---------- Texte à lire ----------
« Il n'existe pas de grand homme pour
son valet de chambre », affirme un dicton
populaire. En effet, à vivre dans
l'intimité des génies religieux,
moraux ou intellectuels, on apprend à
connaître leurs manies et leurs faiblesses.
La vie au foyer ne s'harmonise pas toujours avec
les paroles et l'activité publiques. Une
fois révélé, ce
désaccord entre les deux vies entraîne
une moindre admiration.
Il y a une cinquantaine d'année,
une jeune fille cherchait une place de servante.
Elle présentait un certificat des plus
élogieux de la femme d'un
prédicateur, son ancienne patronne. Sa
future maîtresse, après lecture du
certificat, de la questionner :
- Vous avez donc eu sous les yeux de
bons exemples ?
- Comme ça, madame.
----------
Question
Répondez à ces questions sur le texte consacré au dicton du valet de chambre :
1. Selon le dicton cité au début, pour qui n'existe-t-il pas de grand homme ?
2. Qui avait rédigé le certificat présenté par la jeune fille ?
3. Que répond la jeune fille quand on lui demande si elle a eu de bons exemples sous les yeux ?
Répondez en vous fondant uniquement sur le texte.
---------- Extraits des lignes ----------
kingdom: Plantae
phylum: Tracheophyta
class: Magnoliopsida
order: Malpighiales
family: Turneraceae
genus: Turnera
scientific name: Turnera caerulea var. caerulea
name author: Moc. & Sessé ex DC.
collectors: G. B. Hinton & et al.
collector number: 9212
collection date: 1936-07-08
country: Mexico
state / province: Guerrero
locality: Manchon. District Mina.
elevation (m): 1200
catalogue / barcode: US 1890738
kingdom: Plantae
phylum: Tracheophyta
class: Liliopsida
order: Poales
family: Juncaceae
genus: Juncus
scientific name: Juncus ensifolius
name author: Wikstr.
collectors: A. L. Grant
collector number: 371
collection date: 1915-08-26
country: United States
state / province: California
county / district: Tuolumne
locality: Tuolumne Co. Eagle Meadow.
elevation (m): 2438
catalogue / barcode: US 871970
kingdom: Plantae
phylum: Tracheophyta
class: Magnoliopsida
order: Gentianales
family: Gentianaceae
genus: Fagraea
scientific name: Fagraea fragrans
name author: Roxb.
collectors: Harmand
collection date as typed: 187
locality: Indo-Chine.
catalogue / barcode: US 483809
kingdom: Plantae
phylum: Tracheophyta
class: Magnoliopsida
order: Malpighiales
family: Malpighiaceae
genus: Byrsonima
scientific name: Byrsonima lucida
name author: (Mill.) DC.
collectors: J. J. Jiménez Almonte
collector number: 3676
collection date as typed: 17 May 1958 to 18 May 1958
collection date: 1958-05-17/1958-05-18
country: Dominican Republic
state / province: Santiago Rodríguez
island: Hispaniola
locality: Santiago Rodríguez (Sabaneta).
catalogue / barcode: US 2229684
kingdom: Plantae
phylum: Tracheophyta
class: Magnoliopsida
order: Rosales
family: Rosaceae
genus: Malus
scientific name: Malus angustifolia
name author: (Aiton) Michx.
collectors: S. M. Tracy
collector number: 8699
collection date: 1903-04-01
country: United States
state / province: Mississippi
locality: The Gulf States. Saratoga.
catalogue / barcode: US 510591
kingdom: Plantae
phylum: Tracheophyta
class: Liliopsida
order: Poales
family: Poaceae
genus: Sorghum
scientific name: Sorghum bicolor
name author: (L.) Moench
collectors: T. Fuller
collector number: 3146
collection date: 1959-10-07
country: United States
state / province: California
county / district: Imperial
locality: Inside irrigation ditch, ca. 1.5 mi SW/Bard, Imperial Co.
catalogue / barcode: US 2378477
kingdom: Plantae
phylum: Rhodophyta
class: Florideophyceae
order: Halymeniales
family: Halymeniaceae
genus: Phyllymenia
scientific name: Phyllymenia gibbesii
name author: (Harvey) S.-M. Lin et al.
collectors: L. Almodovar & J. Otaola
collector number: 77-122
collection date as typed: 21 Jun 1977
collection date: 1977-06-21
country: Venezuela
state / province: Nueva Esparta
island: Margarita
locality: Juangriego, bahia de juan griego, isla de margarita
----------
Résultat
1. Pour son valet de chambre.
2. La femme d'un prédicateur, son ancienne patronne.
3. « Comme ça, madame. »